- Anita Wilson, first archivist / librarian for the Government of Tuvalu
- Born: Anita Smith 1943 England
- Died: 15 August 2006 (aged 62–63) Surrey, England
- Education: University of Manchester, England University College London, England
- Occupations: Archivist Librarian
- Employer(s): Government of Tuvalu Government of Hong Kong British royal family
- Spouse: John F Wilson ​ ​(m. 1967; div. 1997)​

= Anita Wilson (archivist) =

Archivist for Tuvalu, Hong Kong and British royal family

Anita Wilson (1943 - 15 August 2006) was the first archivist/librarian for the Government of Tuvalu, as well as archivist for the Government of Hong Kong and the British royal family.
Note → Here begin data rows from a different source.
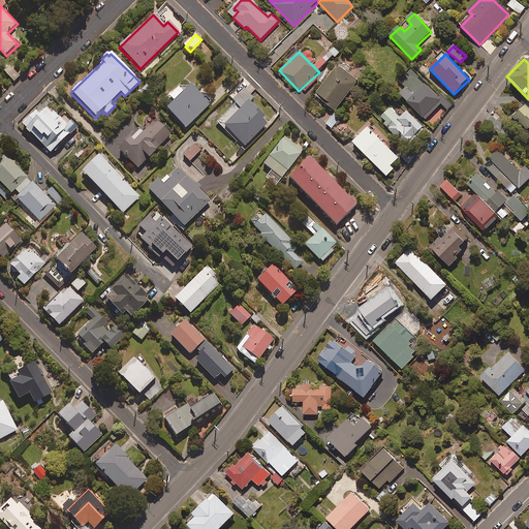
[(21,76),(10,66),(4,72),(14,83),(21,76)]
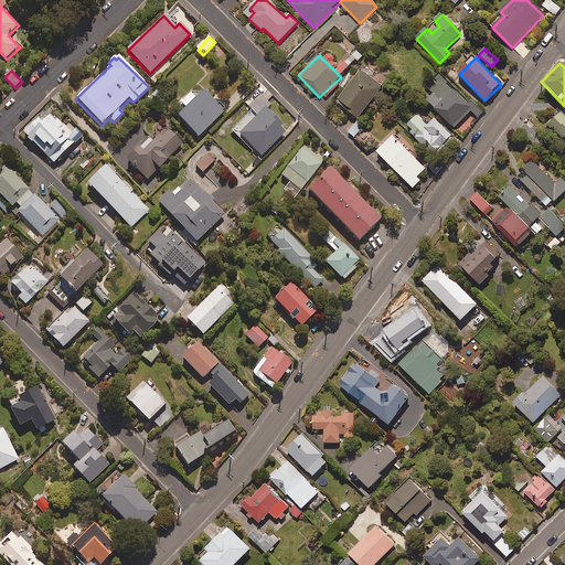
[(382,87),(361,72),(338,103),(358,119),(382,87)]
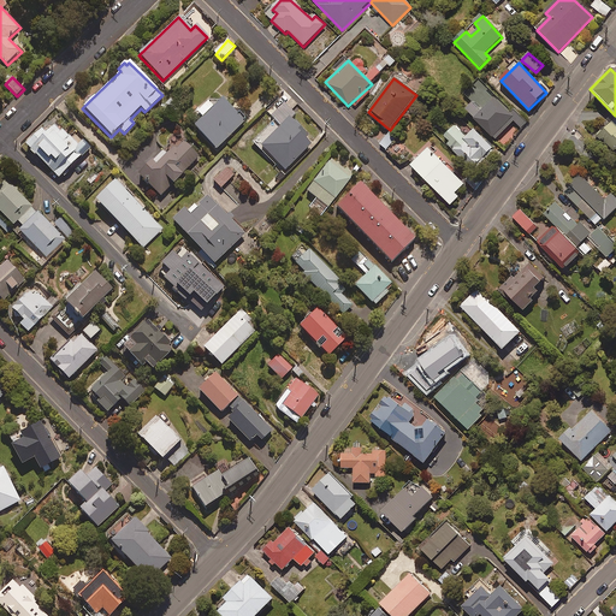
[(510,114),(495,99),(481,112),(473,104),(466,111),(495,141),(515,120),(510,114)]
==Personal life and education==
Born Anita Smith, she married John F Wilson in Sutton Coldfield in 1967. They divorced in 1998. Wilson attended Doncaster Girls’ High School. She read history at University of Manchester graduating with a BA (Hons) in history in the mid-1960s. She subsequently completed a postgraduate secretarial course and a Diploma in Archive Administration. She earned a master's degree in Archive Studies from University College London in 1983. Wilson was a committed Christian Scientist and keen choir member.

==Work and travel==
===England===
In 1966 Wilson was a researcher at the Labour Party headquarters in Westminster. After moving to Sutton Coldfield, she taught until 1971, when she joined the Council for Education in World Citizenship, briefly returning to teaching in 1975. She also worked as a school and university librarian.
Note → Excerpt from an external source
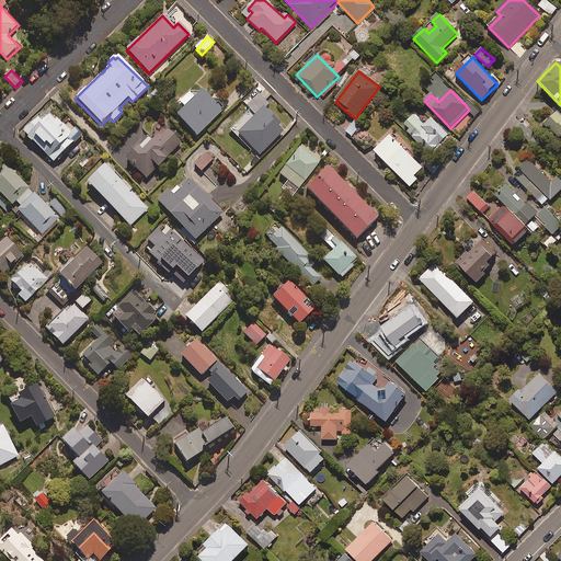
[(222,112),(202,92),(194,101),(189,95),(178,106),(183,111),(174,119),(195,139),(222,112)]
===South Pacific and Caribbean===
In 1976 Wilson's husband was appointed Senior Crown Counsel of the Solomon Islands. The following year they moved to Tuvalu, where the government's records, consisting of nine crates of documents, had been unexpectedly returned prior to the island's independence in 1978. Wilson was appointed as Tuvalu's first archivist/librarian, and worked with the Ministry of Social Services in setting up the Tuvalu National Library and Archives. She corresponded with the Western Pacific High Commission to extract all Tuvalu records from the Western Pacific Archives in order to despatch them to London. In addition to her archival responsibilities, she was asked to establish Tuvalu's first public library, with the support of the British Council's Library Development Scheme.

===Hong Kong===
Wilson moved to Hong Kong in 1983. Between 1986 and 1997 she was employed as an archivist for the Government of Hong Kong, helping to ensure the effective handover of records between governments. She headed a unit responsible for transferring to microfilm the Government's policy records from 1945 to 1997. She also identified records relating to Britain's colonial rule that could be transferred to the UK. She was awarded a Governor's Commendation for her work in 1997 and played a role in the Hong Kong handover ceremony on 30 June 1997.

She assisted author Myron Echenberg in the research of his book Plague Ports: The Global Urban Impact of Bubonic Plague between 1894 and 1901.

Wilson was an active member of the Hong Kong Branch of the Royal Asiatic Society. She was Honorary Secretary between 1986 and 1988, and from 1988 to 1997 she was a Council Member, editor of the Newsletter and tour arranger. After leaving Hong Kong she joined the Friends of the Hong Kong Branch of the Royal Asiatic Society (UK), continuing to arrange UK-based tours.

===Return to England===
Wilson returned to England in 1997, working briefly for the Public Records Office (now The National Archives) in a part-time role. In 2001 she was appointed to the Royal Archives, based at Windsor Castle. She assisted in archiving the Queen's papers, and those of other members of the Royal Family (except Prince Charles, who had his own archivist). In this role, she worked with the staff of Holyrood House, Sandringham House, and Balmoral Castle.